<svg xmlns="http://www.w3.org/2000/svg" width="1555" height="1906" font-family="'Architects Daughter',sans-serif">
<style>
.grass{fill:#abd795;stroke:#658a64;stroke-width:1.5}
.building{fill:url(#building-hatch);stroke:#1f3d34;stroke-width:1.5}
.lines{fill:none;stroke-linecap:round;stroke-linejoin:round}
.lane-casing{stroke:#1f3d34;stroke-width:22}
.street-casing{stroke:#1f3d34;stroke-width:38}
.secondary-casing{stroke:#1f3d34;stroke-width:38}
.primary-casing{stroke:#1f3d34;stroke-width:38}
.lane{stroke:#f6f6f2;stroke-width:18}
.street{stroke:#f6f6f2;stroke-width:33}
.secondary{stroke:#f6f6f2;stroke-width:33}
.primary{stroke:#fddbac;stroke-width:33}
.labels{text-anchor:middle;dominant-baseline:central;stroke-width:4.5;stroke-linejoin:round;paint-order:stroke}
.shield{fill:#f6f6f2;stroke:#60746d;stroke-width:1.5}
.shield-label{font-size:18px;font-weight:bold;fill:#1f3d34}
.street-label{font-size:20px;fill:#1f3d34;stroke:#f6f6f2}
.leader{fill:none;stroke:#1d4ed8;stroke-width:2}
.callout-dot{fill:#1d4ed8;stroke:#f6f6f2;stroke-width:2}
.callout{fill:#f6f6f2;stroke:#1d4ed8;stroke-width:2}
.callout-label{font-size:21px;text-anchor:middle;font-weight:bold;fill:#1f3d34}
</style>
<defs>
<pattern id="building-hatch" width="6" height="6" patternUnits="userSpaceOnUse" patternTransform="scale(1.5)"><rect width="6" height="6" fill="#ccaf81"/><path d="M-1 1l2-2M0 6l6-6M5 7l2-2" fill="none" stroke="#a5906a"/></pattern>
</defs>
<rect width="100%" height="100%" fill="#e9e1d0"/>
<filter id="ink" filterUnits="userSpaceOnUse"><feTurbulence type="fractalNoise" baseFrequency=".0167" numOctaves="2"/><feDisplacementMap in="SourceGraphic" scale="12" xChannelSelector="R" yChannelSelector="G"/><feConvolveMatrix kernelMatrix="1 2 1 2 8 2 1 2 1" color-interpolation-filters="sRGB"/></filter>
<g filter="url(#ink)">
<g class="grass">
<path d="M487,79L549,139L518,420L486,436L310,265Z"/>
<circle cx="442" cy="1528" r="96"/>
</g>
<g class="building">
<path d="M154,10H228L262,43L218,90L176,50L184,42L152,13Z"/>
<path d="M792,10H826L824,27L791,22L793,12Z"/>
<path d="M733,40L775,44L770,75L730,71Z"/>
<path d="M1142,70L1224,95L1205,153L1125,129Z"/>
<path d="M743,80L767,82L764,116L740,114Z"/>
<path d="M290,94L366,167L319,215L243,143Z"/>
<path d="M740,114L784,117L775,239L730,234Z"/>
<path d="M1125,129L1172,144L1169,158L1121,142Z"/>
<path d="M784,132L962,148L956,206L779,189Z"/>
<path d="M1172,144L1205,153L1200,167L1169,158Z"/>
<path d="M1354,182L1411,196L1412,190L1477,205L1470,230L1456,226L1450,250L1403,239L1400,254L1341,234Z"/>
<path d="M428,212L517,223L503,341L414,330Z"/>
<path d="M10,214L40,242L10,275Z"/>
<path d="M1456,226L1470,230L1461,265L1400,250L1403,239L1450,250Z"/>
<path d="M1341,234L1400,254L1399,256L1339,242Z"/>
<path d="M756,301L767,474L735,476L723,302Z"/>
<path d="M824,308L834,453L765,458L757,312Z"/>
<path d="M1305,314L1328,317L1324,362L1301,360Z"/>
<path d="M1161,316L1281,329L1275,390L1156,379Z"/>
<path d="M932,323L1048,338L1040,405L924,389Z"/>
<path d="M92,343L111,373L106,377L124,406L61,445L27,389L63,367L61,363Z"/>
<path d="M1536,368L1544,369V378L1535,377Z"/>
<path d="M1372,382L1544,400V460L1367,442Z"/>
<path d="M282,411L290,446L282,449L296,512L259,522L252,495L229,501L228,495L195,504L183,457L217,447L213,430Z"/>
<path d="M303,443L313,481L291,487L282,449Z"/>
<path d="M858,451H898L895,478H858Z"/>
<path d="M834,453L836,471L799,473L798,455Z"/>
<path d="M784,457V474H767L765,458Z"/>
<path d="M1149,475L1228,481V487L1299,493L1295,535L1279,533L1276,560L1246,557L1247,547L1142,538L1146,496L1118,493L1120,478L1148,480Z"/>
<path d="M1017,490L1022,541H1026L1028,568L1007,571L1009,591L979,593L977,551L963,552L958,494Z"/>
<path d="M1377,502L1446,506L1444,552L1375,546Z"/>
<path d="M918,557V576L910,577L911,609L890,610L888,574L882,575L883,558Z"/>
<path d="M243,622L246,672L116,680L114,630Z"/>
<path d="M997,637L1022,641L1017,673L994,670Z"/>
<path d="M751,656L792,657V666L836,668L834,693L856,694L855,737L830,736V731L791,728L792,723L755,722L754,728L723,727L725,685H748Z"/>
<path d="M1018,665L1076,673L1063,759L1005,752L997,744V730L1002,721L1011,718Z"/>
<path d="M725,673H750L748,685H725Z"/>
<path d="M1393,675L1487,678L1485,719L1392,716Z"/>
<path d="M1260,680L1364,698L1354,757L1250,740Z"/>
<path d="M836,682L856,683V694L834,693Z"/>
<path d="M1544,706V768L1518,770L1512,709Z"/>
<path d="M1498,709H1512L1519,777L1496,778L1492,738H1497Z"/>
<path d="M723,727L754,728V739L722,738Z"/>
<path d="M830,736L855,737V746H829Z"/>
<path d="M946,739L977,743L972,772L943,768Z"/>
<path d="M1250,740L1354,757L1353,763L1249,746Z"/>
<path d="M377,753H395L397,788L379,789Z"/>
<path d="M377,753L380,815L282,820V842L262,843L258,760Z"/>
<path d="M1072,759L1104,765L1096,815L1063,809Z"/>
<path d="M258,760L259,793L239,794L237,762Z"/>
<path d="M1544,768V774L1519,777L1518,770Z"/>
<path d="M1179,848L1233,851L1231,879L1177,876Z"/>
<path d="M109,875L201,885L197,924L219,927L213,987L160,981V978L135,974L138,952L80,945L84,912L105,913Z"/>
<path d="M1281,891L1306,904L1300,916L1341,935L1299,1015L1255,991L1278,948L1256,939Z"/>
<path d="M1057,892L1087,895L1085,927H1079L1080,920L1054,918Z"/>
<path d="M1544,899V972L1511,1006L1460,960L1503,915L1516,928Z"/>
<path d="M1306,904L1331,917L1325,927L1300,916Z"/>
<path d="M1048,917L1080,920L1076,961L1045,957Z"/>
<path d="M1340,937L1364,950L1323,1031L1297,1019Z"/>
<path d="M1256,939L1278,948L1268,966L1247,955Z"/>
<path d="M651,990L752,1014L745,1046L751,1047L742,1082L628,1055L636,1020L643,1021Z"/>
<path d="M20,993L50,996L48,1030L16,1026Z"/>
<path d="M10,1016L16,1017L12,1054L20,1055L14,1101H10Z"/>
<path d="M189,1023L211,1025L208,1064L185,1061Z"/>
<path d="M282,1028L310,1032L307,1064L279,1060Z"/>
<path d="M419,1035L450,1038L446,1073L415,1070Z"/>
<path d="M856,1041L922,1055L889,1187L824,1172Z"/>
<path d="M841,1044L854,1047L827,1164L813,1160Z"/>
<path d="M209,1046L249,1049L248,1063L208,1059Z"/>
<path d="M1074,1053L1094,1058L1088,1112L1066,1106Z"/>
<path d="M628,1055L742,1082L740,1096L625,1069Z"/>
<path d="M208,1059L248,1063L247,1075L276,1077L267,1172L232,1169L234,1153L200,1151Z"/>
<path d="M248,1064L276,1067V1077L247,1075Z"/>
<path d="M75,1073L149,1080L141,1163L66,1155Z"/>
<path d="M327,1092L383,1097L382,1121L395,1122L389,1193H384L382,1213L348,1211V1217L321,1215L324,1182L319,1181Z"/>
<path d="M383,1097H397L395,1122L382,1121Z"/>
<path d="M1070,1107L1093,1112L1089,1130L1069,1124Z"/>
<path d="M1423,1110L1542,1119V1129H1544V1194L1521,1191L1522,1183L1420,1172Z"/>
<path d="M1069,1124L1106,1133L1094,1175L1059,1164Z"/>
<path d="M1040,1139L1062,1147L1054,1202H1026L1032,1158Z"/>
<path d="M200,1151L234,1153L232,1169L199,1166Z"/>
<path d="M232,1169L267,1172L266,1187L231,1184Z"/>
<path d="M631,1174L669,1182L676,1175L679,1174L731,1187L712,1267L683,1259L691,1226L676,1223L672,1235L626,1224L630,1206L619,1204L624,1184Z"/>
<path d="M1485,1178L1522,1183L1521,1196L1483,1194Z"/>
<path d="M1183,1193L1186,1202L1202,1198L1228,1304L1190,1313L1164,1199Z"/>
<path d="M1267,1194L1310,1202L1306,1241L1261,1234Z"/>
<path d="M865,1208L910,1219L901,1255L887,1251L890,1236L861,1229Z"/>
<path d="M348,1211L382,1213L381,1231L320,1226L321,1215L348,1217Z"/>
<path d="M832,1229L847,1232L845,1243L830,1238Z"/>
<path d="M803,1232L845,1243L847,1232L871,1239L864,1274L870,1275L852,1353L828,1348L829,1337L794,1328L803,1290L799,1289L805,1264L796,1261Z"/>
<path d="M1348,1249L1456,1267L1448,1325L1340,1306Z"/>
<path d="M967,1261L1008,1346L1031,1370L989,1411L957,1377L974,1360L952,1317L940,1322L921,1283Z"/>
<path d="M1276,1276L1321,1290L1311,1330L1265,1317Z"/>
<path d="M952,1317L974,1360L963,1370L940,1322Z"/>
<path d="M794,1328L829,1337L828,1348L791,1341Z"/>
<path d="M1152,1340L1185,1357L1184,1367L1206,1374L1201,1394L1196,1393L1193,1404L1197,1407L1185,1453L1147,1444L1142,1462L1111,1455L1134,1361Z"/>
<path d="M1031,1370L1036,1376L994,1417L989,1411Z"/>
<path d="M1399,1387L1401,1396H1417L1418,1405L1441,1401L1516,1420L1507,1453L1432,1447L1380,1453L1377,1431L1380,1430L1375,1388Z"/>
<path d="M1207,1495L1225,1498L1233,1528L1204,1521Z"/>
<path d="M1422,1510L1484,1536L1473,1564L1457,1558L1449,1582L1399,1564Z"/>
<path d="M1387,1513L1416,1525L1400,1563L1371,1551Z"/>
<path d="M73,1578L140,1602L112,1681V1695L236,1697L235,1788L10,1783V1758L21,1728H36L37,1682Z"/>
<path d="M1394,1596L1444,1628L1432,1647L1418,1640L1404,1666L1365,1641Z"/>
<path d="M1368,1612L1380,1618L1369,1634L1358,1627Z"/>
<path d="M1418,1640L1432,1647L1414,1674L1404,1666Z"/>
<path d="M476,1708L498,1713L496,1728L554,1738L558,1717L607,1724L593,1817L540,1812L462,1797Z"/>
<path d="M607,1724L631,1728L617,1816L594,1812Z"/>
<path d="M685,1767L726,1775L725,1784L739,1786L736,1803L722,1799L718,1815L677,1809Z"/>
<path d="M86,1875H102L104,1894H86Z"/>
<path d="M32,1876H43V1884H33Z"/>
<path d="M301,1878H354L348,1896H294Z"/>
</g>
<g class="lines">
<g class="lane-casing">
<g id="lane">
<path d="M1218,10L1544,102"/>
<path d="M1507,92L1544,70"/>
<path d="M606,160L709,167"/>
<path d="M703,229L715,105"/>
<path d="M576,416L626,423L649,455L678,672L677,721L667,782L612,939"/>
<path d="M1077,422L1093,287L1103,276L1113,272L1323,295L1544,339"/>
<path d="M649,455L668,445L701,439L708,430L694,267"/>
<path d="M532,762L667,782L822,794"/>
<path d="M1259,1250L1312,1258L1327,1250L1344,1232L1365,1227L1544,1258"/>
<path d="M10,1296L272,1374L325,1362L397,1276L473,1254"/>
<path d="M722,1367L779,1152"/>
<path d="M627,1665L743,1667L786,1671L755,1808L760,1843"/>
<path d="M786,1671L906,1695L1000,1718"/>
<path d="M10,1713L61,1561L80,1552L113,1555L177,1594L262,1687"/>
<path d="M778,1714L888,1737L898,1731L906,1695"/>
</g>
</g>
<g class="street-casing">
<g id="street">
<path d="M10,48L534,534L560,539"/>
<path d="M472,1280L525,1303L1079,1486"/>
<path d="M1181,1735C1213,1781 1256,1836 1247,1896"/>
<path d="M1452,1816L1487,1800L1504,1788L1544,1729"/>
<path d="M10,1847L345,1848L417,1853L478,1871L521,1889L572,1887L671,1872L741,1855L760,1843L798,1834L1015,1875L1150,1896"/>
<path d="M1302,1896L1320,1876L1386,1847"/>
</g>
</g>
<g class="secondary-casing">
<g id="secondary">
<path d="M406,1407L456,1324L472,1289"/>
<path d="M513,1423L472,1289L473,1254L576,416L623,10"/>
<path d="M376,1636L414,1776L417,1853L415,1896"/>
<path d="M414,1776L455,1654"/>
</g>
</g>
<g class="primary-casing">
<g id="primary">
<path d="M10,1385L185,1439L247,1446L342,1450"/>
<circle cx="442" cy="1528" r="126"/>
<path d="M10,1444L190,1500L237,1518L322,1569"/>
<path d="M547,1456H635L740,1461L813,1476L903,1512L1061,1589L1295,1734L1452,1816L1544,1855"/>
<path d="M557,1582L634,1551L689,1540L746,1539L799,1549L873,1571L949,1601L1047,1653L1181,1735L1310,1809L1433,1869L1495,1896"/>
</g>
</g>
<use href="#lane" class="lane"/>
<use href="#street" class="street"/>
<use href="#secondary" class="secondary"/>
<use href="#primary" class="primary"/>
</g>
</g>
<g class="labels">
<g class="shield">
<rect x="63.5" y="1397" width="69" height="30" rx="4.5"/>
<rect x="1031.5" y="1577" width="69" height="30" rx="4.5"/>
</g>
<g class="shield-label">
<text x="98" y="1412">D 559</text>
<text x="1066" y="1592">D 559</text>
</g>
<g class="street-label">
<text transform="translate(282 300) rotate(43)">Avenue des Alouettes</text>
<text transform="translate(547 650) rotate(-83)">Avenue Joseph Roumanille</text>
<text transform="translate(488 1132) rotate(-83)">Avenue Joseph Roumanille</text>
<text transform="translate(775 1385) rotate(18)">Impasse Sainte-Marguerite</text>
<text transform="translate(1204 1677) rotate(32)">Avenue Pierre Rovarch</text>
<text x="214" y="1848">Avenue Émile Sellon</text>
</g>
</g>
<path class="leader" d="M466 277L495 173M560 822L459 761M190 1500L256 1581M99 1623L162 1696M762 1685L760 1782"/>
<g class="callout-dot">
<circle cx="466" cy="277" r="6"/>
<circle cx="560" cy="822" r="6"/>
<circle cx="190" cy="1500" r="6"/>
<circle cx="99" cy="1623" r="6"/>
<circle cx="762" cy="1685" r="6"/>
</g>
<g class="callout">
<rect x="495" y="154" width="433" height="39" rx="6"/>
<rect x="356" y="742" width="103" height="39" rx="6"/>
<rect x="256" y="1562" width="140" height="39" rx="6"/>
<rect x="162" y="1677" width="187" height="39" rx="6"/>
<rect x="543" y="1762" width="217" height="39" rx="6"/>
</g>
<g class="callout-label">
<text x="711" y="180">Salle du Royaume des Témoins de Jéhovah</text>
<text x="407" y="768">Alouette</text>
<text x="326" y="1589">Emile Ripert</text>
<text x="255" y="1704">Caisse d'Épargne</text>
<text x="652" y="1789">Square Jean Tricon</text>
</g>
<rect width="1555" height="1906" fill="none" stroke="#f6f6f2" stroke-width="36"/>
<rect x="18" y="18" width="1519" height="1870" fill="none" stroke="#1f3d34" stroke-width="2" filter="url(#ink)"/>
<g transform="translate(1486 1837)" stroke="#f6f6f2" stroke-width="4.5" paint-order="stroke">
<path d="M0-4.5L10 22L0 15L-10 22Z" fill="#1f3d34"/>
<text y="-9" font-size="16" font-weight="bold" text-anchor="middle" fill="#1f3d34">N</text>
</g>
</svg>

-----

Exercise details —
When a line in the material above contains the word "lines", copy that line out.

Reply —
.lines{fill:none;stroke-linecap:round;stroke-linejoin:round}
<g class="lines">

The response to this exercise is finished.